Politics

Half-Baked

Republicans won’t embrace all of Bush’s 9/11 speech.

President George Bush

When the president spoke Monday night from the Oval Office, his political strategy seemed obvious enough. This was the culminating moment of a two-week effort to explain what’s really at stake in the war on terror. President Bush used the broadest language possible. America is engaged in a battle for civilization and a defining mission of our generation. The wars in Iraq and Afghanistan represent only the “early hour of the struggle between tyranny and freedom.” By talking about the wide sweep of the conflict, Bush and his Republican allies hope to rally the country around his policies and frame the national security debate for the remaining days before the election.
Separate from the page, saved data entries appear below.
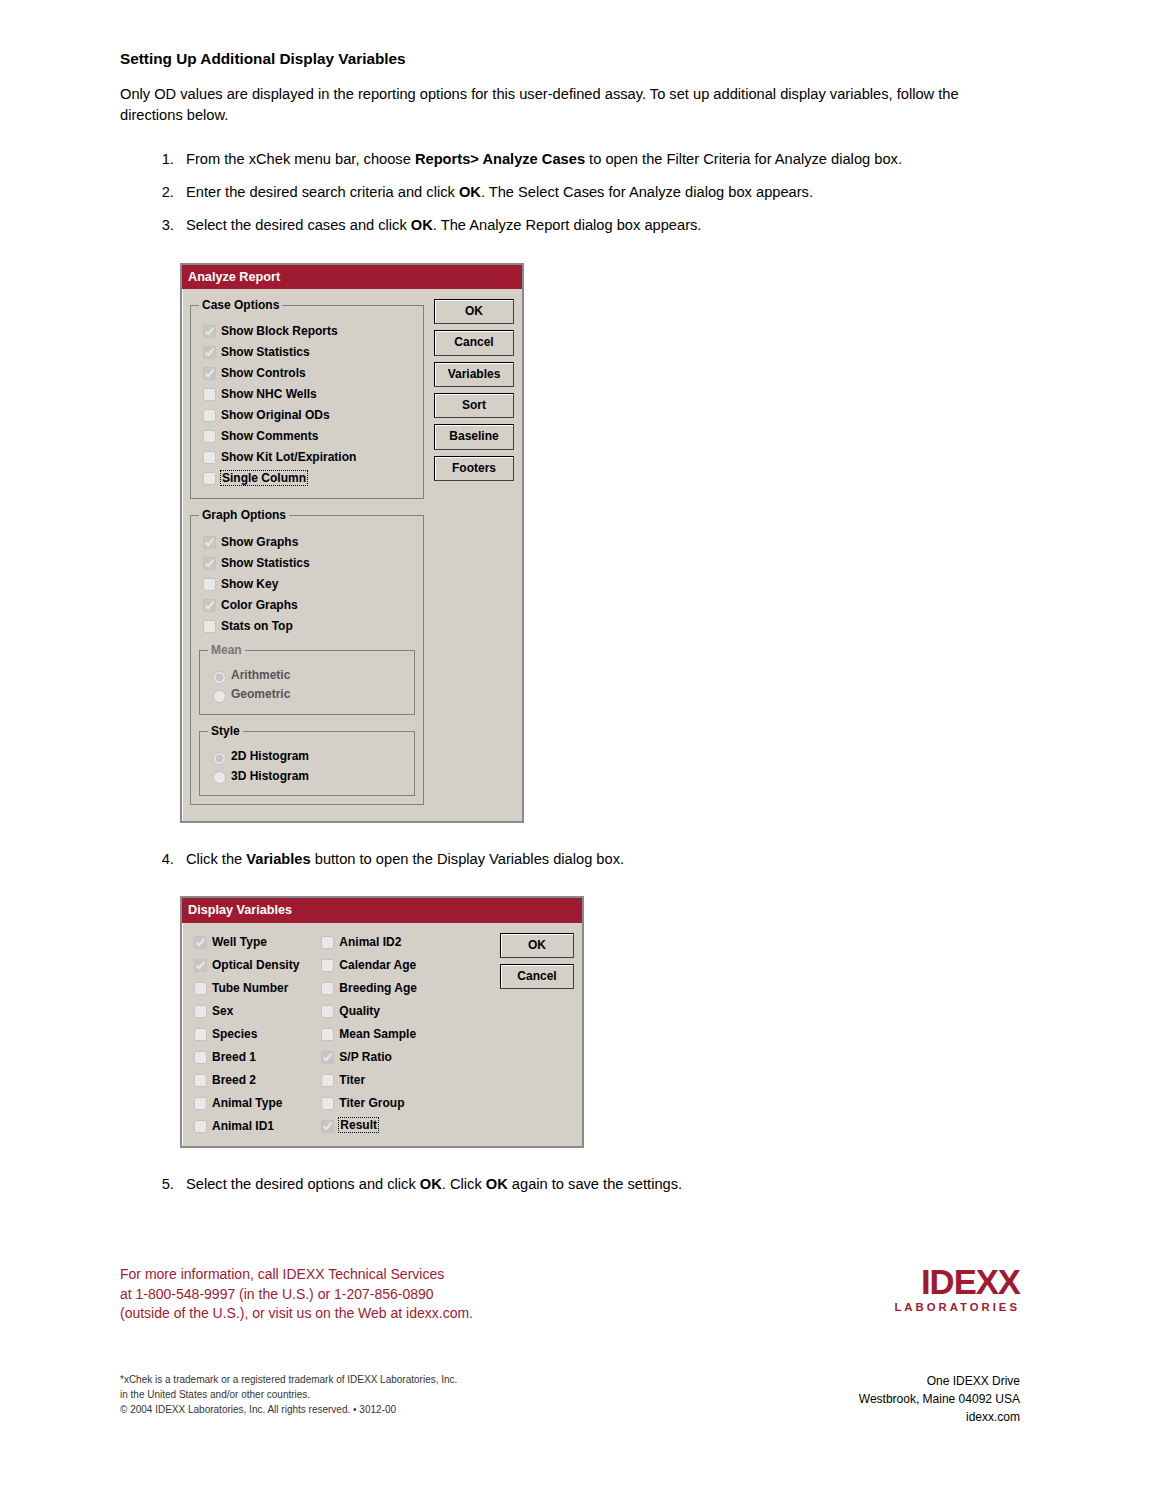Setting Up Additional Display Variables
Only OD values are displayed in the reporting options for this user-defined assay. To set up additional display variables, follow the directions below.
From the xChek menu bar, choose Reports> Analyze Cases to open the Filter Criteria for Analyze dialog box.
Enter the desired search criteria and click OK. The Select Cases for Analyze dialog box appears.
Select the desired cases and click OK. The Analyze Report dialog box appears.
Analyze Report
Case Options Show Block Reports Show Statistics Show Controls Show NHC Wells Show Original ODs Show Comments Show Kit Lot/Expiration Single Column Graph Options Show Graphs Show Statistics Show Key Color Graphs Stats on Top Mean Arithmetic Geometric Style 2D Histogram 3D Histogram
OK
Cancel
Variables
Sort
Baseline
Footers
Click the Variables button to open the Display Variables dialog box.
Display Variables
Well Type Optical Density Tube Number Sex Species Breed 1 Breed 2 Animal Type Animal ID1
Animal ID2 Calendar Age Breeding Age Quality Mean Sample S/P Ratio Titer Titer Group Result
OK
Cancel
Select the desired options and click OK. Click OK again to save the settings.
For more information, call IDEXX Technical Services
at 1-800-548-9997 (in the U.S.) or 1-207-856-0890
(outside of the U.S.), or visit us on the Web at idexx.com.
IDEXX
LABORATORIES
*xChek is a trademark or a registered trademark of IDEXX Laboratories, Inc.
in the United States and/or other countries.
© 2004 IDEXX Laboratories, Inc. All rights reserved. • 3012-00
One IDEXX Drive Westbrook, Maine 04092 USA idexx.com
They are the big-picture party. Democrats may talk about difficulties in Iraq, but Republicans have their eye on the historical prize.

As Bush spoke, I wondered whether Republican candidates are really signing up for all of this. The president outlined a protracted struggle not just to kill the people who are trying to kill us but to take on a much more difficult second chapter: spreading democracy throughout the Middle East. He promised a day in which “nations of that region recognize that their greatest resource is not the oil in the ground—but the talent and creativity of their people. We look to the day when moms and dads throughout the Middle East see a future of hope and opportunity for their children. And when that good day comes, the clouds of war will part … the appeal of radicalism will decline … and we will leave our children with a better and safer world.”
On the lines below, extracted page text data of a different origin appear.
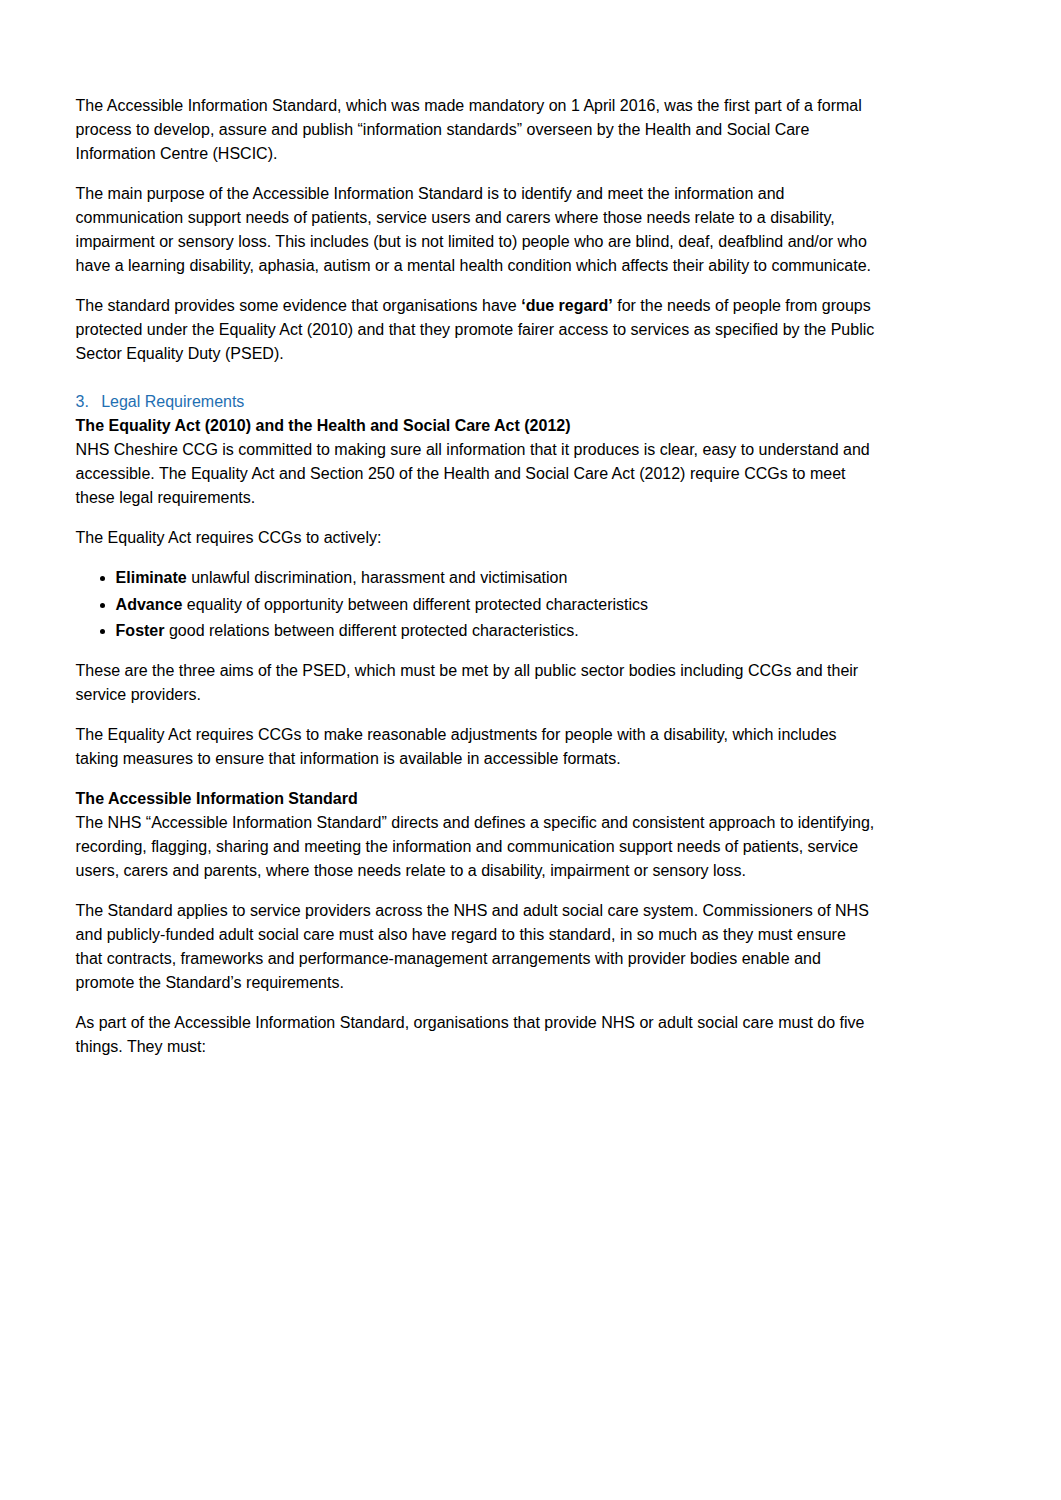The Accessible Information Standard, which was made mandatory on 1 April 2016, was the first part of a formal process to develop, assure and publish “information standards” overseen by the Health and Social Care Information Centre (HSCIC).
The main purpose of the Accessible Information Standard is to identify and meet the information and communication support needs of patients, service users and carers where those needs relate to a disability, impairment or sensory loss. This includes (but is not limited to) people who are blind, deaf, deafblind and/or who have a learning disability, aphasia, autism or a mental health condition which affects their ability to communicate.
The standard provides some evidence that organisations have ‘due regard’ for the needs of people from groups protected under the Equality Act (2010) and that they promote fairer access to services as specified by the Public Sector Equality Duty (PSED).
3. Legal Requirements
The Equality Act (2010) and the Health and Social Care Act (2012)
NHS Cheshire CCG is committed to making sure all information that it produces is clear, easy to understand and accessible. The Equality Act and Section 250 of the Health and Social Care Act (2012) require CCGs to meet these legal requirements.
The Equality Act requires CCGs to actively:
Eliminate unlawful discrimination, harassment and victimisation
Advance equality of opportunity between different protected characteristics
Foster good relations between different protected characteristics.
These are the three aims of the PSED, which must be met by all public sector bodies including CCGs and their service providers.
The Equality Act requires CCGs to make reasonable adjustments for people with a disability, which includes taking measures to ensure that information is available in accessible formats.
The Accessible Information Standard
The NHS “Accessible Information Standard” directs and defines a specific and consistent approach to identifying, recording, flagging, sharing and meeting the information and communication support needs of patients, service users, carers and parents, where those needs relate to a disability, impairment or sensory loss.
The Standard applies to service providers across the NHS and adult social care system. Commissioners of NHS and publicly-funded adult social care must also have regard to this standard, in so much as they must ensure that contracts, frameworks and performance-management arrangements with provider bodies enable and promote the Standard’s requirements.
As part of the Accessible Information Standard, organisations that provide NHS or adult social care must do five things. They must:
To fail at the second task of promoting democracy, the president argued, is as dangerous as failing at the first in Iraq. And yet the Republican members of Congress, who will be the stewards of the democracy program after Bush leaves office, don’t talk about it much in their stump speeches. They usually mine presidential speeches for their own remarks, but you’re not likely to hear them talk about clouds parting this election season. That’s understandable. It’s tricky enough trying to convince people to relink the war in Iraq to their personal security. It’s political suicide to run for office promising an epoch-long battle to turn around the Middle East.

So, in order for Republicans to win in November and sustain their majority, they have to ignore the second part of the president’s message and hope that voters ignore that part too. Yes, candidates want the high-flown rhetoric of world-shaping struggles when it can be used as a wedge against Democrats. But all of that spreading democracy stuff is just too much to talk about on the campaign trail this fall.

Shouldn’t it bother President Bush that the candidates he’s stumping for don’t really support his grand plan? If this is the true test of our time and if the hope of free people everywhere rests on our ability to spread liberty through the Middle East, then Republican candidates should be talking about it in nearly every speech. The president knows better than anyone that repetition is the key to getting your message across.

Bush probably isn’t bothered much, though, because he’s in on the joke. He supplies the broad-brush rhetoric in the hopes that voters will judge the world too dangerous and the struggle too big to hand over to Democrats. At the same time, he knows it’s risky for individual candidates to run on a commitment to a protracted battle for civilization. If they talk about it too much, voters might tie them to the generation-long costs and sacrifice such a struggle would require. So Bush doesn’t expect to hear his speech echoed.

In the past, the president has used the memory of the 9/11 attacks and their victims to build support for his crusade to hunt down terrorists. On Monday night, he used the solemn anniversary moment to dedicate the nation to building a new Middle East. The country was with him for the first mission and still is, barely. But it’s not clear whether even his Republican allies are with him for the second.